> Assignment:
Once the pictures are removed, reproduce what is left of the data below exactly.
- - - - -
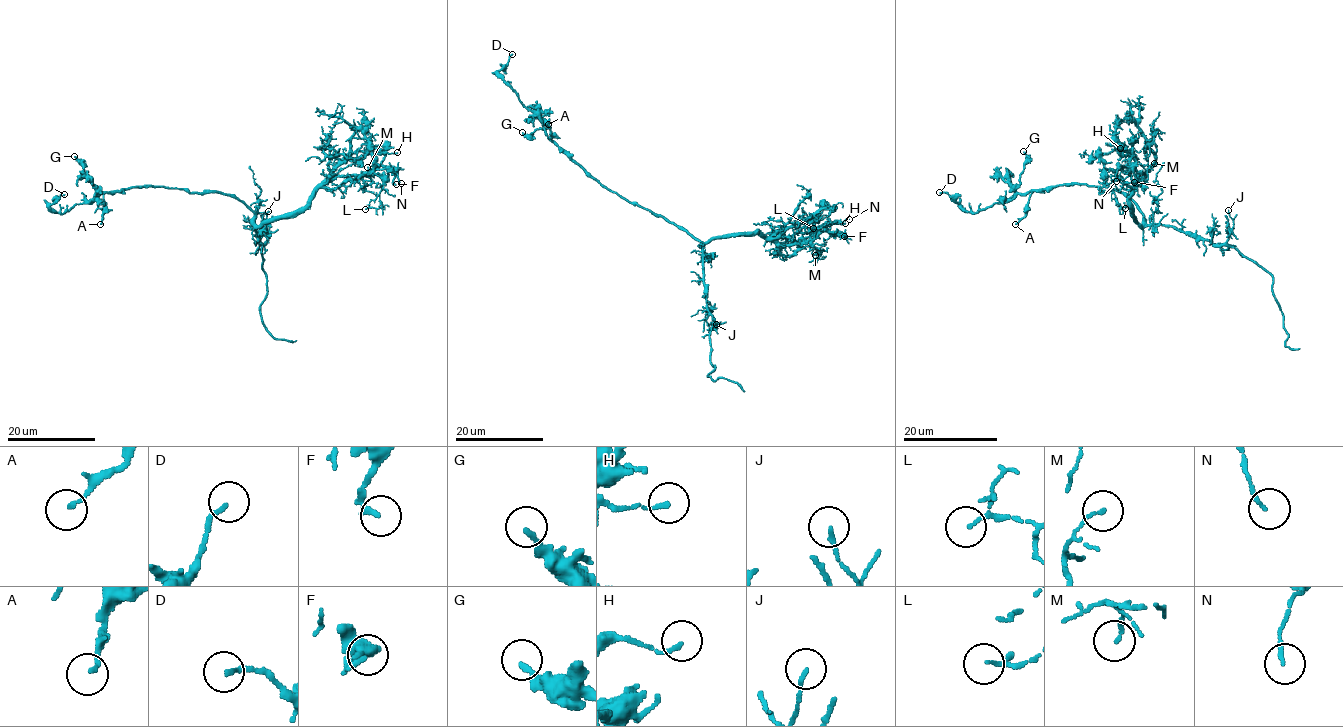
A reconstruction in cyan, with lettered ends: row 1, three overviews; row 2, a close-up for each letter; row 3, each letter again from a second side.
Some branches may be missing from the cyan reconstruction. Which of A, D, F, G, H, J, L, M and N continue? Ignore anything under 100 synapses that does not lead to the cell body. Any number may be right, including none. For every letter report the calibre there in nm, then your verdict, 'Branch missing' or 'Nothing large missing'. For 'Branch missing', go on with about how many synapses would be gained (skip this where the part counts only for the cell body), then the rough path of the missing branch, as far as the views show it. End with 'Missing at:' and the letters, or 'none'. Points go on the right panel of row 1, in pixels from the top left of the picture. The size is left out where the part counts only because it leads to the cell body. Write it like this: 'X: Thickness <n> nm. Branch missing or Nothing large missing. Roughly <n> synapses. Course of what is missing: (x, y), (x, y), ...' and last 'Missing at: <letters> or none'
A: Thickness 130 nm. Nothing large missing
D: Thickness 170 nm. Nothing large missing
F: Thickness 200 nm. Nothing large missing
G: Thickness 190 nm. Nothing large missing
H: Thickness 150 nm. Nothing large missing
J: Thickness 150 nm. Nothing large missing
L: Thickness 90 nm. Nothing large missing
M: Thickness 130 nm. Nothing large missing
N: Thickness 120 nm. Nothing large missing
Missing at: none

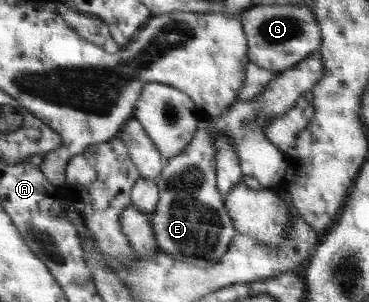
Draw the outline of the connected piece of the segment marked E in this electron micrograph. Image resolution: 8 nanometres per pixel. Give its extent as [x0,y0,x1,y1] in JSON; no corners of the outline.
[149,51,325,266]

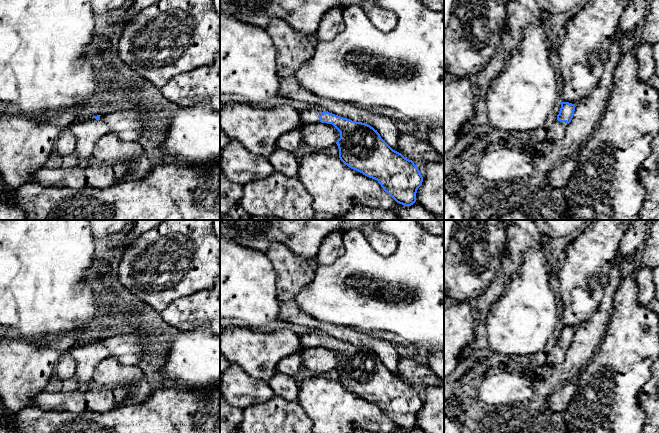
- - - - -
> Solved exercise:
A reconstruction in cyan, with lettered ends: row 1, three overviews; row 2, a close-up for each letter; row 3, each letter again from a second side.
Some branches may be missing from the cyan reconstruction. Which of A, D, F, G, H, J, L, M and N continue? Ignore anything under 100 synapses that does not lead to the cell body. Any number may be right, including none. For every letter report the calibre there in nm, then your verdict, 'Branch missing' or 'Nothing large missing'. For 'Branch missing', go on with about how many synapses would be gained (skip this where the part counts only for the cell body), then the rough path of the missing branch, as far as the views show it. End with 'Missing at:' and the letters, or 'none'. Points go on the right panel of row 1, in pixels from the top left of the picture. The size is left out where the part counts only because it leads to the cell body. Write it like this: 'X: Thickness <n> nm. Branch missing or Nothing large missing. Roughly <n> synapses. Course of what is missing: (x, y), (x, y), ...' and last 'Missing at: <letters> or none'
A: Thickness 130 nm. Nothing large missing
D: Thickness 170 nm. Nothing large missing
F: Thickness 200 nm. Nothing large missing
G: Thickness 190 nm. Nothing large missing
H: Thickness 150 nm. Nothing large missing
J: Thickness 150 nm. Nothing large missing
L: Thickness 90 nm. Nothing large missing
M: Thickness 130 nm. Nothing large missing
N: Thickness 120 nm. Nothing large missing
Missing at: none

Draw the outline of the connected piece of the segment marked E in this electron micrograph. Image resolution: 8 nanometres per pixel. Give its extent as [x0,y0,x1,y1] in JSON; no corners of the outline.
[149,51,325,266]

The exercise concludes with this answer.